→ Exercise set
A. Please copy the stretch of the Baithak passage from "Baithak or Bethak, , is" through "his seven grandsons." word for word.
B. In the Baithak passage, how many of the sacred Baithaks belong to Vallabhacharya's son Viththalanath Gusainji?

→ Selected passage
Baithak or Bethak, , is a site considered sacred by the followers of the Pushtimarg tradition of Vaishnava Hinduism in India for performing devotional rituals. These sites are associated with Vallabhacharya Mahaprabhu, the founder of Pushtimarg and his descendants. They mark public events in their lives. Some of them are restricted or foreboding. These sites are spread across India and are chiefly concentrated in Braj region in Uttar Pradesh and in western state of Gujarat. Total 142 Baithaks are considered sacred; 84 of Vallabhacharya, 28 of his son Viththalanath Gusainji and 30 of his seven grandsons.

Baithaks
Vallabhacharya Mahaprabhu was the founder of Pushtimarg who lived in 15th century. From the young age, he travelled and visited pilgrimage sites across India. He recited and gave discourses on sacred scriptures like Vedas, Ramayana and Bhagavata at these sites. The locations for recitation were usually banks of the rivers or lakes and quite groves in outskirt of towns. He recited original texts from scriptures as well as gave commentaries on them. Later these commentaries were compiled in Anubhashya and Subodhini.

These are 84 sites where Vallabhacharya gave discourses which are known as Baithaks. Later small shrines are built to commemorate the event at some sites. Some sites do not have shrines or temples to mark the place but they are known only through stories and texts.

At these shrines, the hand-written manuscripts and personal artifacts of Vallabhacharya are housed which are revered by the followers. They generally don't house images. Personal use products like clothes and ornaments are offered by the followers. Only water and sugar crystals are offered as Vallabhacharya used to fast during sacred recitals. They too follow seven darshan schedule followed in Vaishnava Haveli temples.

His descendants also gave discourses at various places and established their Baithaks.

→ Provided data
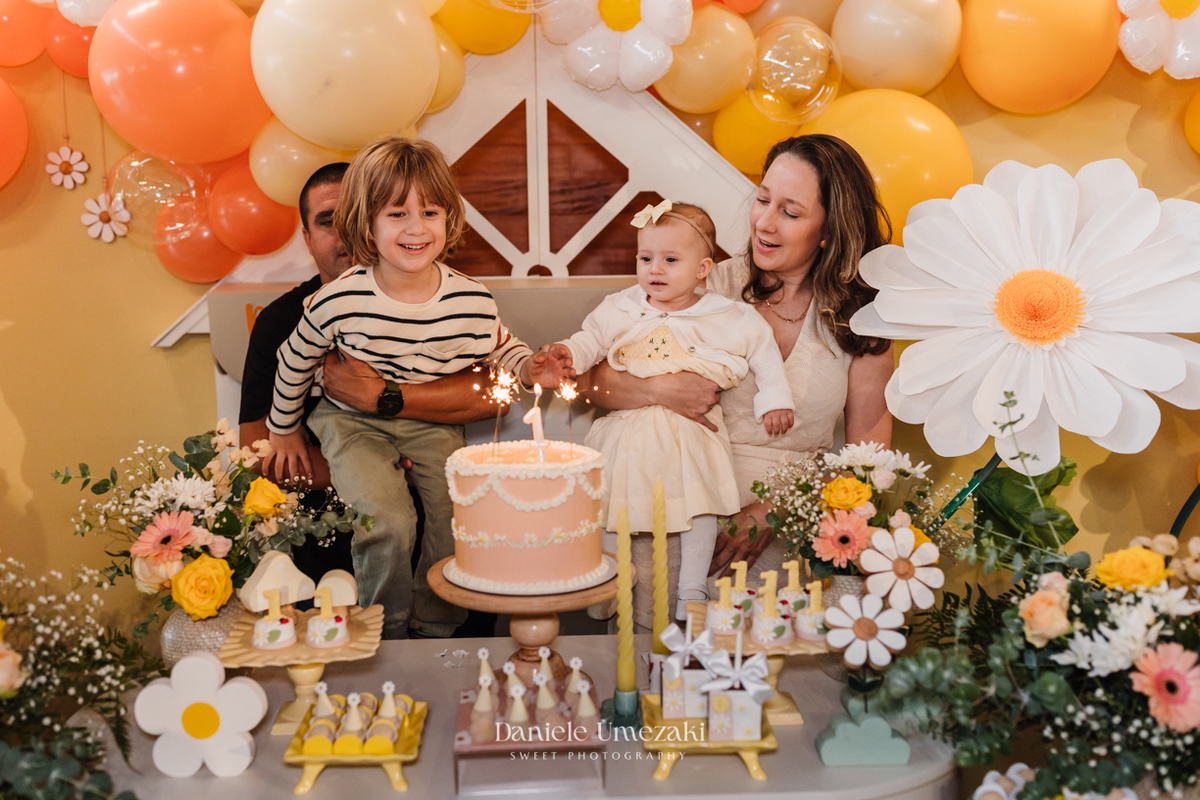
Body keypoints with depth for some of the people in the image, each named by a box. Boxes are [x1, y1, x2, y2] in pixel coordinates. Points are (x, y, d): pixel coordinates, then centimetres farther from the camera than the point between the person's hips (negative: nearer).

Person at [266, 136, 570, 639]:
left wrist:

→ Answers provided
A.
Baithak or Bethak, , is a site considered sacred by the followers of the Pushtimarg tradition of Vaishnava Hinduism in India for performing devotional rituals. These sites are associated with Vallabhacharya Mahaprabhu, the founder of Pushtimarg and his descendants. They mark public events in their lives. Some of them are restricted or foreboding. These sites are spread across India and are chiefly concentrated in Braj region in Uttar Pradesh and in western state of Gujarat. Total 142 Baithaks are considered sacred; 84 of Vallabhacharya, 28 of his son Viththalanath Gusainji and 30 of his seven grandsons.

B. 28